■ **Text shown**
=======

Re: introducing streamy-db

Posted by Maximilian Michels <mx...@apache.org>.
@Gleb Thanks for pointing out some of the features unique to Scio! Have yet to 
try it out, but I see many Beam folks liking it a lot.

@Jan I think the Beam version is hardcoded in Scio because Scio is essentially a 
layer on top of Beam and some of its internals. While the public API does not 
change much, some of the internals do and thus you can't freely choose the Beam 
version. Perhaps Gleb can give more insight?

I think it would be fine to add your project to the page. We don't have strict 
requirements for the level of maturity of the project. Feel free to open a PR.

Let's have a chat at Fosdem! :)

Cheers,
Max

On 07.01.19 16:43, jan.doms@gmail.com wrote:
> Hi all,
> 
> I think I'm going to stick with scala and scio :-).
> 
> I'm curious though: why is there a hard coupling between scio and beam versions? 
> I was hoping to use latest scio 0.7.0-beta2 with beam 2.9.0 but that appears to 
> get blocked, which was unexpected to me.
> 
> Regarding the suggestion to add my project to this page: I'm flattered, but it's 
> all still very early and prototype like...
> 
> Btw, Max, I was wondering where I heard your name before. Apparently it's 
> because I was planning to go to your fosdem talk.
> So if you or anyone else want to have a chat, I should probably be there on 
> sunday :-).
> 
> Kind regards,
> Jan
> 
> 
> On Mon, 7 Jan 2019 at 17:13, Gleb Kanterov <gleb@spotify.com 
> <ma...@spotify.com>> wrote:
> 
>     Agree with Max that scio is lagging behind. However, it also has features
>     that significantly reduce boilerplate, and even improve performance. For
>     instance, the latest version (0.7.0) automatically derives binary coders for
>     case classes using macro at compile-time, that is a way better
>     than Java/Kryo serialization.
> 
>     Jan, if you find that you are missing features, or have general feedback,
>     you are always welcome to create issues or pull requests in spotify/scio
>     <https://github.com/spotify/scio> repository :).
> 
>     Gleb
> 
>     On Mon, Jan 7, 2019 at 4:57 PM Maximilian Michels <mxm@apache.org
>     <ma...@apache.org>> wrote:
> 
>         Interesting project, Jan! I think we could add your project to this page:
>         https://beam.apache.org/community/integrations/
> 
>         The benefit of using the Java DSL would be to be able to directly track
>         Beam.

=======

■ **Activity 1**
Please pick out every line of the records below that contains the word "plane", and copy each of those lines.

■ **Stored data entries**
=======

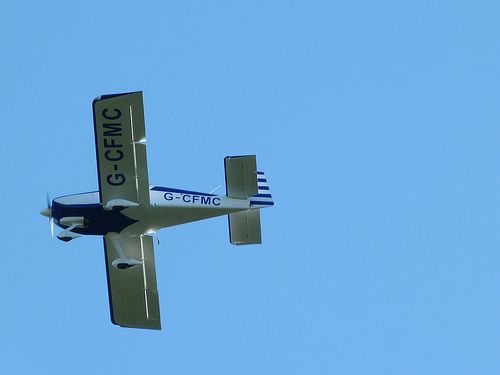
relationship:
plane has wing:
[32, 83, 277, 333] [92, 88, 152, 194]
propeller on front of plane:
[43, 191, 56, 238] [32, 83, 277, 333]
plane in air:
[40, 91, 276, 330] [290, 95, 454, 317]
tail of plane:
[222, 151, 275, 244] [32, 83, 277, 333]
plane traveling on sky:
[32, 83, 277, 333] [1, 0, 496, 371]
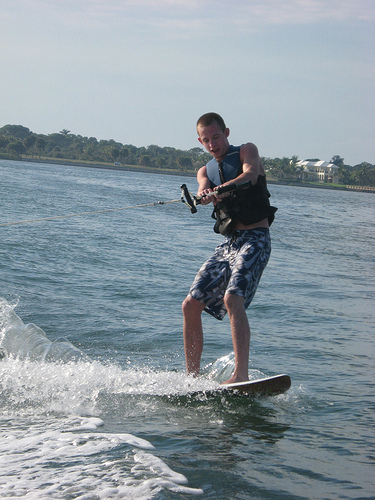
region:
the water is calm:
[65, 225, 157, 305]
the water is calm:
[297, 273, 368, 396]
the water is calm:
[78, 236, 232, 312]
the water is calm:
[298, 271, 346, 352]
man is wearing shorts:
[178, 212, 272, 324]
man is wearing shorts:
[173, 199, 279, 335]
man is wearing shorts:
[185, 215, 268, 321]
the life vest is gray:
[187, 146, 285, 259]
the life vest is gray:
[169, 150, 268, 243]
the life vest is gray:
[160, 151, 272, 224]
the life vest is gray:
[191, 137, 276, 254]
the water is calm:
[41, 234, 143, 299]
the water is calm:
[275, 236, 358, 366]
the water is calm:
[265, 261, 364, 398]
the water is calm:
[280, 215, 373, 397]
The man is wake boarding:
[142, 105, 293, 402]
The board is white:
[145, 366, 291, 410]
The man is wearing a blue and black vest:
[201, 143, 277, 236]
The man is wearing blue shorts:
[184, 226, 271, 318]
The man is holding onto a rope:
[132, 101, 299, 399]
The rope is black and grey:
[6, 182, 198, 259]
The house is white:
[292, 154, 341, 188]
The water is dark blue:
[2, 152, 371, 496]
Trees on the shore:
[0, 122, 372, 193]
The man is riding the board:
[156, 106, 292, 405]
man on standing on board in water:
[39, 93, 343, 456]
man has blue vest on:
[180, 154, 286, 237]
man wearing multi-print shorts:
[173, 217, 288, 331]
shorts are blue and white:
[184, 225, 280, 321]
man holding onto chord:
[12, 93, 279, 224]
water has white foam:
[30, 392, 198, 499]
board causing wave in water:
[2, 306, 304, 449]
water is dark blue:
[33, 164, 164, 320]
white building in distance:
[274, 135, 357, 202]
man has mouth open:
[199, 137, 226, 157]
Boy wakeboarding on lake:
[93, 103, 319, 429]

=======

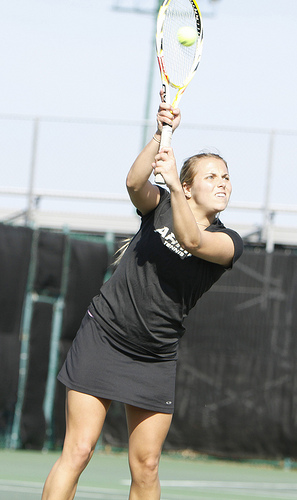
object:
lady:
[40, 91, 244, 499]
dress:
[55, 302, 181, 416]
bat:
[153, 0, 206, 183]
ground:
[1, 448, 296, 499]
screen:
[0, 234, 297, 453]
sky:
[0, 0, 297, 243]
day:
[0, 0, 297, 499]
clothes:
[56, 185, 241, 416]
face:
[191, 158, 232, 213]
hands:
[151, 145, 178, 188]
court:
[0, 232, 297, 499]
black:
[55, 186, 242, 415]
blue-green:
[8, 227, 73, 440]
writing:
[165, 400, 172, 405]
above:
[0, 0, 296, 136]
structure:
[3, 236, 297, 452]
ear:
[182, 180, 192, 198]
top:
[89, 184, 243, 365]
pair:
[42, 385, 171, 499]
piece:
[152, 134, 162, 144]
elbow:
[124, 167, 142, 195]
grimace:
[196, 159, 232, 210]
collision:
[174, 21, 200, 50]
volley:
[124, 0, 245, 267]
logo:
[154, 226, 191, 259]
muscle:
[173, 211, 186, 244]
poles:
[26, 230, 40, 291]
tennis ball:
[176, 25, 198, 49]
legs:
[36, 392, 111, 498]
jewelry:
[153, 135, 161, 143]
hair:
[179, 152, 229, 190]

=======

■ **Activity 2**
According to the forum thread above, which version of Scio automatically derives binary coders for case classes at compile time?

■ **Your response 1**
plane has wing:
propeller on front of plane:
plane in air:
tail of plane:
plane traveling on sky:

■ **Your response 2**
Version 0.7.0